• TASK STATEMENT: Each record below needs to be retyped exactly.

(Source texts of formatted documents)
———

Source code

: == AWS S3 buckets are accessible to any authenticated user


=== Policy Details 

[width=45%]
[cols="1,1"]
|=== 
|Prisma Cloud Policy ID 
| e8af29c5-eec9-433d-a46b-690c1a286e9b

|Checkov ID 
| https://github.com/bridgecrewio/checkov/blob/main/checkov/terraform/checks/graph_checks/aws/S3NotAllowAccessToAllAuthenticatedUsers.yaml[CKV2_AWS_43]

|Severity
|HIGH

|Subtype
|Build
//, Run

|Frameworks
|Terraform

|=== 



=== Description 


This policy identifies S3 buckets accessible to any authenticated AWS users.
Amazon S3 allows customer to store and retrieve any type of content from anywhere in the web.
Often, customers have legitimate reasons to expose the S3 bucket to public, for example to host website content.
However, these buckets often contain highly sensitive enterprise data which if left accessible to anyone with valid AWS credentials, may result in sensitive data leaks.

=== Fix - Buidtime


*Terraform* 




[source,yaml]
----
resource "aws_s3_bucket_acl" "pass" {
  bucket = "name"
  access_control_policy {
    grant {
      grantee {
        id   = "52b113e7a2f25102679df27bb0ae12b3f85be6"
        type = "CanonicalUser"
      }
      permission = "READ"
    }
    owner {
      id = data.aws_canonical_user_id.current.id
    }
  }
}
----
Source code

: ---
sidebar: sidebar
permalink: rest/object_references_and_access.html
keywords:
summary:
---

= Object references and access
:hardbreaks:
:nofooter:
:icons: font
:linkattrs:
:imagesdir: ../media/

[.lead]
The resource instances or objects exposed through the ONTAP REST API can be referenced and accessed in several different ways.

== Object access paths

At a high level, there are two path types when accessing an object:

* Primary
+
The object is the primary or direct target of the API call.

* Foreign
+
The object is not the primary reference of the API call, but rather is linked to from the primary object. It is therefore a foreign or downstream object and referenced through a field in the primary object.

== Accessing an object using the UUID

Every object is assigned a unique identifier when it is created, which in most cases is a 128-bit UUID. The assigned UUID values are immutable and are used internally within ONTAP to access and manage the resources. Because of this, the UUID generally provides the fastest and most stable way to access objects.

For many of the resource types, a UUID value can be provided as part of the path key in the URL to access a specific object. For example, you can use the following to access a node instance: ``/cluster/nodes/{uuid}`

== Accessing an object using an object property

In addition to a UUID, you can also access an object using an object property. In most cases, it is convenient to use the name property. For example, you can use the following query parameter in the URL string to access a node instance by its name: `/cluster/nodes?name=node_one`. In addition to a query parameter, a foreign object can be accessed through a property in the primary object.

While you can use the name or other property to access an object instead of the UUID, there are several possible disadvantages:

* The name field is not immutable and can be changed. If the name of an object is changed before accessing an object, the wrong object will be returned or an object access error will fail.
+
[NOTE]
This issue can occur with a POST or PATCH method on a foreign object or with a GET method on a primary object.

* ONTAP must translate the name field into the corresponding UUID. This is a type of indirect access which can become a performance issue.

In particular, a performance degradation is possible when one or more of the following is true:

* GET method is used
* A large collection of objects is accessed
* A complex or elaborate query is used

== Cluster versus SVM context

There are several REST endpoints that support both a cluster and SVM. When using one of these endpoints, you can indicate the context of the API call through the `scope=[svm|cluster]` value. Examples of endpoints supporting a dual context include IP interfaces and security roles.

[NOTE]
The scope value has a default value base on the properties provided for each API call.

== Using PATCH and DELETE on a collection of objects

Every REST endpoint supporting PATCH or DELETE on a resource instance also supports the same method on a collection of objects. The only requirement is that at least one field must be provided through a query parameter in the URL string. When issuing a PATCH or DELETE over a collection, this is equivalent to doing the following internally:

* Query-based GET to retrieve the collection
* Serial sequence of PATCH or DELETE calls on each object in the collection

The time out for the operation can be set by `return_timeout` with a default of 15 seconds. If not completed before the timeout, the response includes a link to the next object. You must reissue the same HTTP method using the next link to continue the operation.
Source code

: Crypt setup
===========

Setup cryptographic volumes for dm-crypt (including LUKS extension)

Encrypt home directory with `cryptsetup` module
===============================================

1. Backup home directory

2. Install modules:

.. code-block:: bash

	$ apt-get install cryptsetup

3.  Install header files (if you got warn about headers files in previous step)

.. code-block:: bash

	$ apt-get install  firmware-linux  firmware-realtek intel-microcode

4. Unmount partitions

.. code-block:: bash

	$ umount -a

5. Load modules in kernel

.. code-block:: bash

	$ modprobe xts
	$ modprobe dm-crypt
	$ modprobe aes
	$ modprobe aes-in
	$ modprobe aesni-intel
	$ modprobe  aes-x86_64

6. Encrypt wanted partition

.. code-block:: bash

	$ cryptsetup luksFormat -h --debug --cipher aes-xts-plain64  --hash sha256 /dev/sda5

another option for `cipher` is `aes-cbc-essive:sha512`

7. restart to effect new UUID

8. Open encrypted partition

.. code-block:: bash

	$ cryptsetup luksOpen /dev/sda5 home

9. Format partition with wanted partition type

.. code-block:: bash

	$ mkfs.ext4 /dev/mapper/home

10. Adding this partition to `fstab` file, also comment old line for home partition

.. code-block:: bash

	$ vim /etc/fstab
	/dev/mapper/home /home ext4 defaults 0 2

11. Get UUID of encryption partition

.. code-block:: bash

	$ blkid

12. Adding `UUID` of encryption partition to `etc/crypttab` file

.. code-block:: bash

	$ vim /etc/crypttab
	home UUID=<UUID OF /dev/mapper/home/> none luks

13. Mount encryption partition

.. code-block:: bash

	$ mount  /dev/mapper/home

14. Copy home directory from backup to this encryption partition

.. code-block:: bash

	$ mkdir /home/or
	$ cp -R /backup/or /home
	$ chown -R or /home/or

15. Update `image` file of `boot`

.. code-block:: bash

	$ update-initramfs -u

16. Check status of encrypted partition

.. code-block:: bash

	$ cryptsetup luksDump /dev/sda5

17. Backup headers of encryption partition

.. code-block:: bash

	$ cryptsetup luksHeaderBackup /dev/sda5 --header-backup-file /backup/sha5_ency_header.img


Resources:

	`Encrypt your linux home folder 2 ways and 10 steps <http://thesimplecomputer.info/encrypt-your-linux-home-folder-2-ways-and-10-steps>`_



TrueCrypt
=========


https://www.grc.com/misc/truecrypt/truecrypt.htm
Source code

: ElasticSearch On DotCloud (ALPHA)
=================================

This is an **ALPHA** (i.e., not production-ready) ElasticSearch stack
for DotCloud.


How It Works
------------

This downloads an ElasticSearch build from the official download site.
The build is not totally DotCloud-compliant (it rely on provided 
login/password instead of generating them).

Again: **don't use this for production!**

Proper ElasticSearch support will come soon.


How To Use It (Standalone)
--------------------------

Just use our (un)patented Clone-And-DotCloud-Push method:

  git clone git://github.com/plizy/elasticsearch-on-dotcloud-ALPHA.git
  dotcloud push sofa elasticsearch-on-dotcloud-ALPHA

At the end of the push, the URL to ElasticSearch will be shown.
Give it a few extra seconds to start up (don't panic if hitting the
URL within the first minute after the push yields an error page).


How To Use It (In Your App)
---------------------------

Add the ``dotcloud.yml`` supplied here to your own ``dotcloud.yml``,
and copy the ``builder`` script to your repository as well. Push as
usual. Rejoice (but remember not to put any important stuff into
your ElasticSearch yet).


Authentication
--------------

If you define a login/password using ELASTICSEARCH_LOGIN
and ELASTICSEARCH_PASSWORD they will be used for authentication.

———

• OUTPUT FOR THIS EXERCISE:
Source code

: == AWS S3 buckets are accessible to any authenticated user


=== Policy Details 

[width=45%]
[cols="1,1"]
|=== 
|Prisma Cloud Policy ID 
| e8af29c5-eec9-433d-a46b-690c1a286e9b

|Checkov ID 
| https://github.com/bridgecrewio/checkov/blob/main/checkov/terraform/checks/graph_checks/aws/S3NotAllowAccessToAllAuthenticatedUsers.yaml[CKV2_AWS_43]

|Severity
|HIGH

|Subtype
|Build
//, Run

|Frameworks
|Terraform

|=== 



=== Description 


This policy identifies S3 buckets accessible to any authenticated AWS users.
Amazon S3 allows customer to store and retrieve any type of content from anywhere in the web.
Often, customers have legitimate reasons to expose the S3 bucket to public, for example to host website content.
However, these buckets often contain highly sensitive enterprise data which if left accessible to anyone with valid AWS credentials, may result in sensitive data leaks.

=== Fix - Buidtime


*Terraform* 




[source,yaml]
----
resource "aws_s3_bucket_acl" "pass" {
  bucket = "name"
  access_control_policy {
    grant {
      grantee {
        id   = "52b113e7a2f25102679df27bb0ae12b3f85be6"
        type = "CanonicalUser"
      }
      permission = "READ"
    }
    owner {
      id = data.aws_canonical_user_id.current.id
    }
  }
}
----
Source code

: ---
sidebar: sidebar
permalink: rest/object_references_and_access.html
keywords:
summary:
---

= Object references and access
:hardbreaks:
:nofooter:
:icons: font
:linkattrs:
:imagesdir: ../media/

[.lead]
The resource instances or objects exposed through the ONTAP REST API can be referenced and accessed in several different ways.

== Object access paths

At a high level, there are two path types when accessing an object:

* Primary
+
The object is the primary or direct target of the API call.

* Foreign
+
The object is not the primary reference of the API call, but rather is linked to from the primary object. It is therefore a foreign or downstream object and referenced through a field in the primary object.

== Accessing an object using the UUID

Every object is assigned a unique identifier when it is created, which in most cases is a 128-bit UUID. The assigned UUID values are immutable and are used internally within ONTAP to access and manage the resources. Because of this, the UUID generally provides the fastest and most stable way to access objects.

For many of the resource types, a UUID value can be provided as part of the path key in the URL to access a specific object. For example, you can use the following to access a node instance: ``/cluster/nodes/{uuid}`

== Accessing an object using an object property

In addition to a UUID, you can also access an object using an object property. In most cases, it is convenient to use the name property. For example, you can use the following query parameter in the URL string to access a node instance by its name: `/cluster/nodes?name=node_one`. In addition to a query parameter, a foreign object can be accessed through a property in the primary object.

While you can use the name or other property to access an object instead of the UUID, there are several possible disadvantages:

* The name field is not immutable and can be changed. If the name of an object is changed before accessing an object, the wrong object will be returned or an object access error will fail.
+
[NOTE]
This issue can occur with a POST or PATCH method on a foreign object or with a GET method on a primary object.

* ONTAP must translate the name field into the corresponding UUID. This is a type of indirect access which can become a performance issue.

In particular, a performance degradation is possible when one or more of the following is true:

* GET method is used
* A large collection of objects is accessed
* A complex or elaborate query is used

== Cluster versus SVM context

There are several REST endpoints that support both a cluster and SVM. When using one of these endpoints, you can indicate the context of the API call through the `scope=[svm|cluster]` value. Examples of endpoints supporting a dual context include IP interfaces and security roles.

[NOTE]
The scope value has a default value base on the properties provided for each API call.

== Using PATCH and DELETE on a collection of objects

Every REST endpoint supporting PATCH or DELETE on a resource instance also supports the same method on a collection of objects. The only requirement is that at least one field must be provided through a query parameter in the URL string. When issuing a PATCH or DELETE over a collection, this is equivalent to doing the following internally:

* Query-based GET to retrieve the collection
* Serial sequence of PATCH or DELETE calls on each object in the collection

The time out for the operation can be set by `return_timeout` with a default of 15 seconds. If not completed before the timeout, the response includes a link to the next object. You must reissue the same HTTP method using the next link to continue the operation.
Source code

: Crypt setup
===========

Setup cryptographic volumes for dm-crypt (including LUKS extension)

Encrypt home directory with `cryptsetup` module
===============================================

1. Backup home directory

2. Install modules:

.. code-block:: bash

	$ apt-get install cryptsetup

3.  Install header files (if you got warn about headers files in previous step)

.. code-block:: bash

	$ apt-get install  firmware-linux  firmware-realtek intel-microcode

4. Unmount partitions

.. code-block:: bash

	$ umount -a

5. Load modules in kernel

.. code-block:: bash

	$ modprobe xts
	$ modprobe dm-crypt
	$ modprobe aes
	$ modprobe aes-in
	$ modprobe aesni-intel
	$ modprobe  aes-x86_64

6. Encrypt wanted partition

.. code-block:: bash

	$ cryptsetup luksFormat -h --debug --cipher aes-xts-plain64  --hash sha256 /dev/sda5

another option for `cipher` is `aes-cbc-essive:sha512`

7. restart to effect new UUID

8. Open encrypted partition

.. code-block:: bash

	$ cryptsetup luksOpen /dev/sda5 home

9. Format partition with wanted partition type

.. code-block:: bash

	$ mkfs.ext4 /dev/mapper/home

10. Adding this partition to `fstab` file, also comment old line for home partition

.. code-block:: bash

	$ vim /etc/fstab
	/dev/mapper/home /home ext4 defaults 0 2

11. Get UUID of encryption partition

.. code-block:: bash

	$ blkid

12. Adding `UUID` of encryption partition to `etc/crypttab` file

.. code-block:: bash

	$ vim /etc/crypttab
	home UUID=<UUID OF /dev/mapper/home/> none luks

13. Mount encryption partition

.. code-block:: bash

	$ mount  /dev/mapper/home

14. Copy home directory from backup to this encryption partition

.. code-block:: bash

	$ mkdir /home/or
	$ cp -R /backup/or /home
	$ chown -R or /home/or

15. Update `image` file of `boot`

.. code-block:: bash

	$ update-initramfs -u

16. Check status of encrypted partition

.. code-block:: bash

	$ cryptsetup luksDump /dev/sda5

17. Backup headers of encryption partition

.. code-block:: bash

	$ cryptsetup luksHeaderBackup /dev/sda5 --header-backup-file /backup/sha5_ency_header.img


Resources:

	`Encrypt your linux home folder 2 ways and 10 steps <http://thesimplecomputer.info/encrypt-your-linux-home-folder-2-ways-and-10-steps>`_



TrueCrypt
=========


https://www.grc.com/misc/truecrypt/truecrypt.htm
Source code

: ElasticSearch On DotCloud (ALPHA)
=================================

This is an **ALPHA** (i.e., not production-ready) ElasticSearch stack
for DotCloud.


How It Works
------------

This downloads an ElasticSearch build from the official download site.
The build is not totally DotCloud-compliant (it rely on provided 
login/password instead of generating them).

Again: **don't use this for production!**

Proper ElasticSearch support will come soon.


How To Use It (Standalone)
--------------------------

Just use our (un)patented Clone-And-DotCloud-Push method:

  git clone git://github.com/plizy/elasticsearch-on-dotcloud-ALPHA.git
  dotcloud push sofa elasticsearch-on-dotcloud-ALPHA

At the end of the push, the URL to ElasticSearch will be shown.
Give it a few extra seconds to start up (don't panic if hitting the
URL within the first minute after the push yields an error page).


How To Use It (In Your App)
---------------------------

Add the ``dotcloud.yml`` supplied here to your own ``dotcloud.yml``,
and copy the ``builder`` script to your repository as well. Push as
usual. Rejoice (but remember not to put any important stuff into
your ElasticSearch yet).


Authentication
--------------

If you define a login/password using ELASTICSEARCH_LOGIN
and ELASTICSEARCH_PASSWORD they will be used for authentication.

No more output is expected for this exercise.